The psalms are also found in another piece by Juan Carlos Pichel (Bilbao is friendship): “His true treasure, / watchword of our city, / is that a friend of the Botxo / is that friend who will never fail”. Or “the bilbainadas that are heard from the heart / are sung by txikiteros / in taverns, txokos and bars / and with a red wine in hand / they drive away all their ills”, stamped Juan Carlos Guerrero Tudea in 2020 in ‘Esencia de txikitero ‘.
love for botxo
“Come and meet us, come and meet us / to eat pilpil cod, / come and meet us, come and meet us / already drink our good txakoli. / First eat well, / sing, sing, sing / jota and arin-arin / to finish. / Yes, yes, yes, Bilbao is a party / Yes, yes, yes, I’m not leaving here / because I love you”, Nicolás Saratxaga contributed in 2010 in Come to know Bizkaia. Or how about this: “Botxo, botxito dear / when I see you again / I will know what I have always known / I will know what love is”, composed by Verónica Domínguez Centeno (2013).
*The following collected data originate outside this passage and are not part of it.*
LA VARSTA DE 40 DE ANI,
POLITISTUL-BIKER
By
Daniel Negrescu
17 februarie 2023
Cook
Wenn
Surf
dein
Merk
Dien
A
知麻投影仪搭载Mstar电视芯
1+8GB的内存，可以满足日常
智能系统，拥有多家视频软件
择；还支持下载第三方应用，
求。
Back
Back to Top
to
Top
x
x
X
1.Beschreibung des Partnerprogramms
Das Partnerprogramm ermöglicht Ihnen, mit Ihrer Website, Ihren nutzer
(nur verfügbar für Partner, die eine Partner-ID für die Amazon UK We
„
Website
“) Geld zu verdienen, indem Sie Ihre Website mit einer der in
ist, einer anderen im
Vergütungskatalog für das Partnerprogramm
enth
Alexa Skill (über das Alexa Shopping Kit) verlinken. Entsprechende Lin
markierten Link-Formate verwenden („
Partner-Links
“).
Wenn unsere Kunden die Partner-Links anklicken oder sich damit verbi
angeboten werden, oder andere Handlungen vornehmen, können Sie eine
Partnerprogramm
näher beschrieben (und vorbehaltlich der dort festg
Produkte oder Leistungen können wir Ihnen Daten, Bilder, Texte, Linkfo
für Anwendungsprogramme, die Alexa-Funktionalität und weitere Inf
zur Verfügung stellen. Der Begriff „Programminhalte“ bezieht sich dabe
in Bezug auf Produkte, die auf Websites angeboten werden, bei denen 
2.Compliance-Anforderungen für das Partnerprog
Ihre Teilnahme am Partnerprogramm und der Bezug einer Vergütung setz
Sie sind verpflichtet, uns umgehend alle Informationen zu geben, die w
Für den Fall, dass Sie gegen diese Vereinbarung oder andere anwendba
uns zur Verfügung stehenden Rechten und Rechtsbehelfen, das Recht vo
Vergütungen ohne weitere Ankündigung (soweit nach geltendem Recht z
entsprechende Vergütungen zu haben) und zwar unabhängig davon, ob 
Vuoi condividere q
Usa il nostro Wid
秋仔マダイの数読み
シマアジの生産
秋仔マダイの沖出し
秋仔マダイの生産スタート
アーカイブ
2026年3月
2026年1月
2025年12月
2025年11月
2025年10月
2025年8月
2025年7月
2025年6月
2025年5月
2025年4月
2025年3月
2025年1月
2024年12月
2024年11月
Although as a declaration of love for botxo, the bilbainada signed in 2012 by David Sainz and Jon López: “I want to return to Botxo / and in my memory resurrect / kisses from sirimiri / from that childhood in El Arenal / and when going up to Begoña, / dear amatxu, I will ask you / to throw my ashes here / and through the estuary they reach the sea / because I no longer care about dying / if heaven is in Bilbao”.